Conclusion and Next Steps
Decision: Proceed with Guardrails
Rationale: The TxGNN prediction is mechanistically plausible — basiliximab’s IL-2 receptor blockade directly targets Treg-mediated immune suppression that enables myeloma progression. A completed Phase 1 pilot trial and published data specifically in myeloma ASCT confirm biological feasibility, though formal efficacy data in Phase 3 is absent and the overall evidence base remains early-stage.
To proceed, the following is needed:
- Full MOA characterisation: Obtain verified pharmacology data from DrugBank to formally document the Treg-depletion mechanism in the myeloma context
- Safety data retrieval: Download and parse the EMA SmPC for Simulect to complete the safety section (warnings, contraindications, DDI profile)
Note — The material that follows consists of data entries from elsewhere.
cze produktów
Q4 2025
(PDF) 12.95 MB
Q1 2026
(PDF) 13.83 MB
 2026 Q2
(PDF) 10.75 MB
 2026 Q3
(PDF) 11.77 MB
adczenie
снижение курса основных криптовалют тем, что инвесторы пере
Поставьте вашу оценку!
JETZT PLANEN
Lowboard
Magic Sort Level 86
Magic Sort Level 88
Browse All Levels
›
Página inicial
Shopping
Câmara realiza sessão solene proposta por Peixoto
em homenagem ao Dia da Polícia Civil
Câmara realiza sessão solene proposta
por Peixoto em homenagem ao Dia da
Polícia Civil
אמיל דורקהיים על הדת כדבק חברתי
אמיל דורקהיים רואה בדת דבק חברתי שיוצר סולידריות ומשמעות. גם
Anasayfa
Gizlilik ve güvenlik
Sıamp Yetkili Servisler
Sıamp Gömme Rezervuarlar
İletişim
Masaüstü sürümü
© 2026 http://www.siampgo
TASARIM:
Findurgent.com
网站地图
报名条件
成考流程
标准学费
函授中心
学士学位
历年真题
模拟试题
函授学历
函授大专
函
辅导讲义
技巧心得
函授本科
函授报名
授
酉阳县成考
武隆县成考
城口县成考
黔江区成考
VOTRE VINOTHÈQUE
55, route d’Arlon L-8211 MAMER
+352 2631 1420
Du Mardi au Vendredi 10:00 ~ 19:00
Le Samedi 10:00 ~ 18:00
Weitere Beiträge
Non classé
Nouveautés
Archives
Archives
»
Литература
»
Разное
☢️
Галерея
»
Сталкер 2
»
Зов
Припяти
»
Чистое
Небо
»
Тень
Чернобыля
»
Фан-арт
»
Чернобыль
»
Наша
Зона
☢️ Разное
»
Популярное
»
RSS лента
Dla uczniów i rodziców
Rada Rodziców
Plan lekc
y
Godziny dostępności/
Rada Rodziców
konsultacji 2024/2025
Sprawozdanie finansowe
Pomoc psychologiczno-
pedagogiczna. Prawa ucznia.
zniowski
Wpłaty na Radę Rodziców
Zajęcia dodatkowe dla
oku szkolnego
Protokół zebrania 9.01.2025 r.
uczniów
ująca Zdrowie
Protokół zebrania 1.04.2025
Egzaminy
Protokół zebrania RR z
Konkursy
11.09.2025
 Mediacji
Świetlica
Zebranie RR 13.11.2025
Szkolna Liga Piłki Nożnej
- Phase 2 efficacy study: Current evidence is limited to a Phase 1 pilot (n=30); a dedicated Phase 2 randomised trial in myeloma ASCT is needed to establish efficacy endpoints
- Danish access pathway: As Basiliximab is not marketed in Denmark, a named-patient access or EMA compassionate use mechanism should be clarified before any clinical application
- Biomarker strategy: Define Treg enumeration and IL-2 receptor expression as pharmacodynamic endpoints to confirm on-target activity in future studies
⚠️ Disclaimer: This report is for research reference only and does not constitute medical advice. Drug repurposing candidates require clinical validation before application. All predictions and assessments should be interpreted by qualified healthcare professionals in the context of current clinical guidelines.
Disclaimer
This content is for research purposes only and does not constitute medical advice. Clinical validation is required before any clinical application.